Your task:
Write out the passage on corporate arts sponsorship in Ireland exactly, everything from "John O'Neill, Chief" down to "Bank followed suit.".

Corporate sponsorship of the arts is a major growth area in Ireland. There are costs and benefits, both practical and philosophical. Marianne O'Kane presents an overview.

Sponsorship and the arts is a growth area for business...I think that the arts community needs to remember that it's a two-way process. Business must get a return. I feel that there is a more enlightened arts community today...I am confident that business will become more involved in the future.
John O'Neill, Chief Executive, AXA Insurance Ltd.1  

Corporate patronage manifests itself in the provision of grants to museums and other arts organisations or in the direct support of artists' practise through the establishment of corporate collections. In Ireland, corporate patronage is a relatively late development in the history of painting and sculpture. As a plan of campaign, it was initiated with the support of the new Arts Council/Comhairle Ealaíon established in 1973 under the directorship of Colm O'Briain. The Council introduced the Joint Purchase Scheme whereby public institutions - universities, banks and hotels, for example - could buy works for half price and the Council paid the remaining half. The Bank of Ireland began a substantial collection in its new headquarters in Dublin and other similar institutions such as Allied Irish Bank followed suit.

Dataset extract:
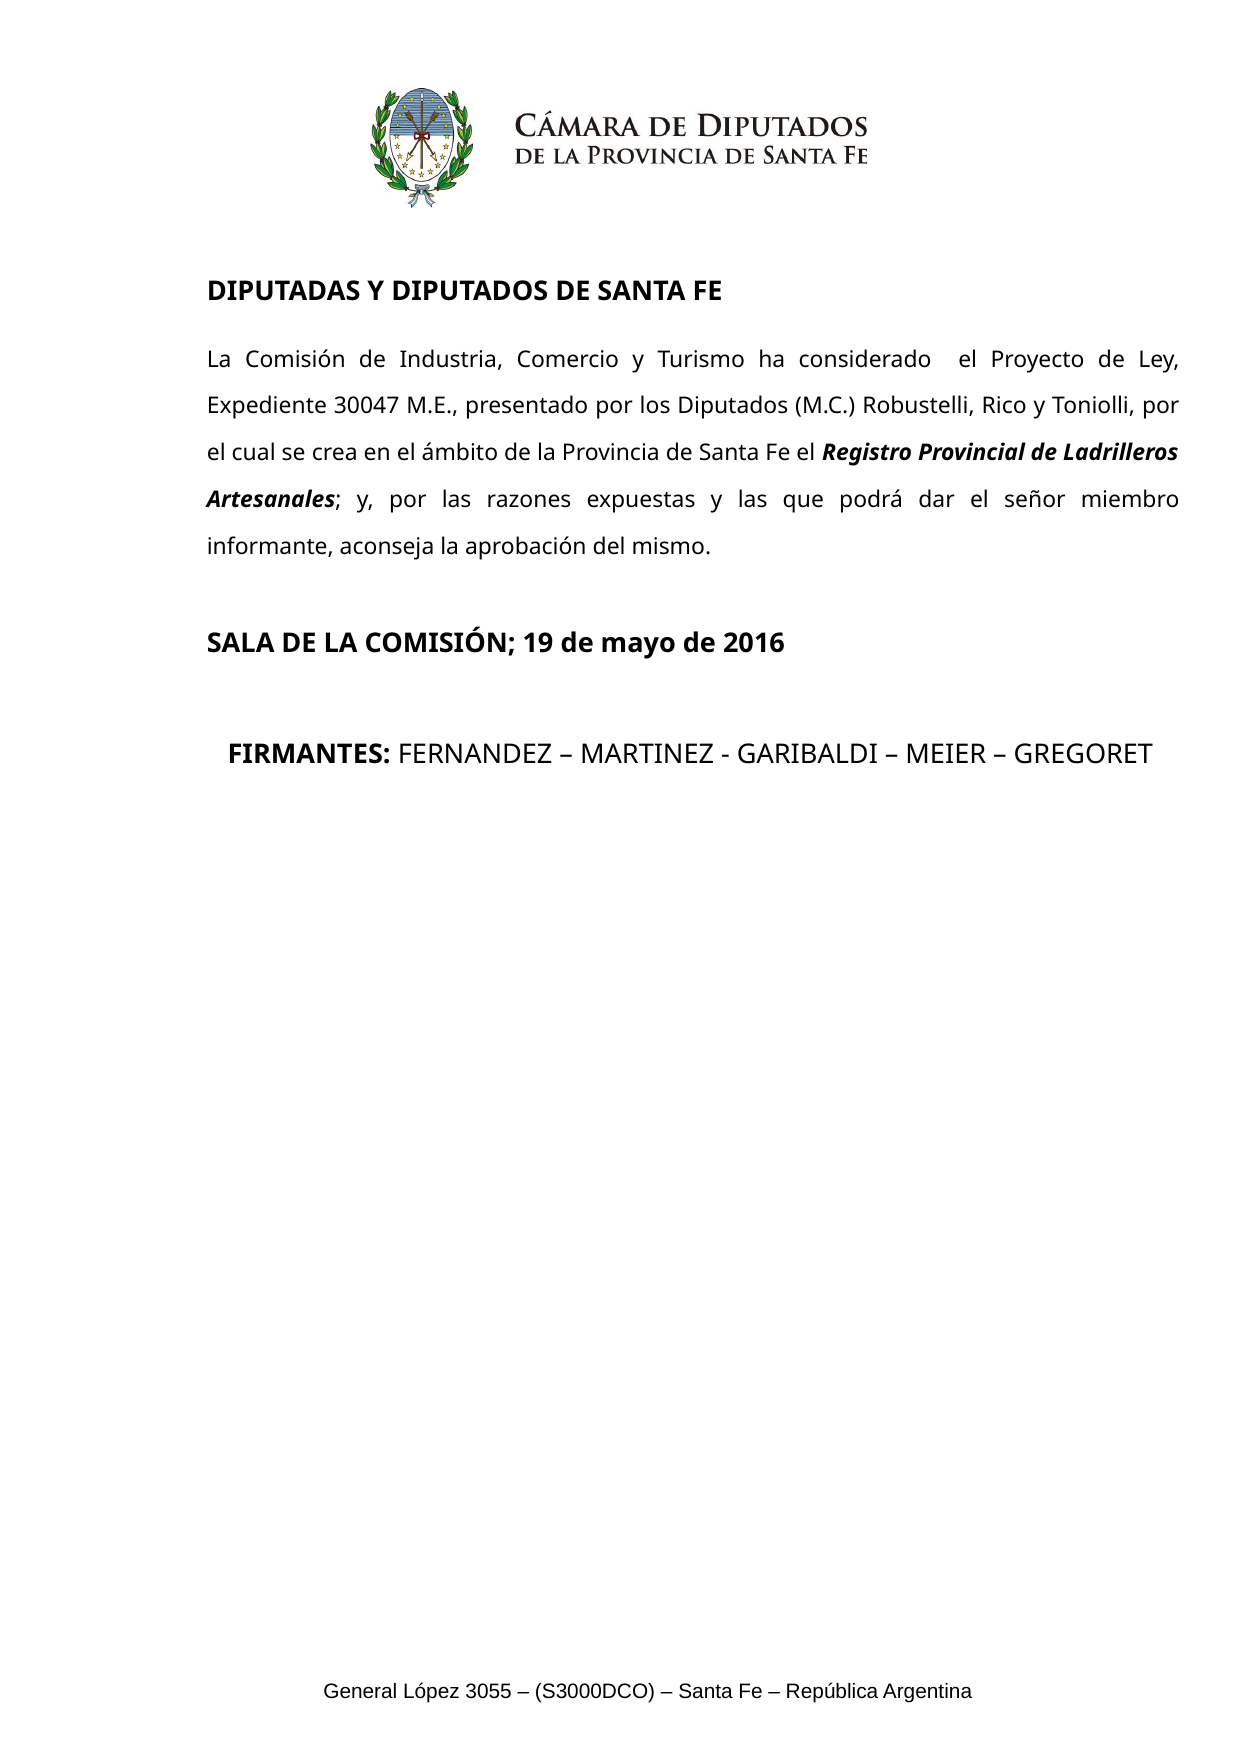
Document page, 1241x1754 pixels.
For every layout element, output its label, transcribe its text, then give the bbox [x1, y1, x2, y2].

Problem solution:
John O'Neill, Chief Executive, AXA Insurance Ltd.1  

Corporate patronage manifests itself in the provision of grants to museums and other arts organisations or in the direct support of artists' practise through the establishment of corporate collections. In Ireland, corporate patronage is a relatively late development in the history of painting and sculpture. As a plan of campaign, it was initiated with the support of the new Arts Council/Comhairle Ealaíon established in 1973 under the directorship of Colm O'Briain. The Council introduced the Joint Purchase Scheme whereby public institutions - universities, banks and hotels, for example - could buy works for half price and the Council paid the remaining half. The Bank of Ireland began a substantial collection in its new headquarters in Dublin and other similar institutions such as Allied Irish Bank followed suit.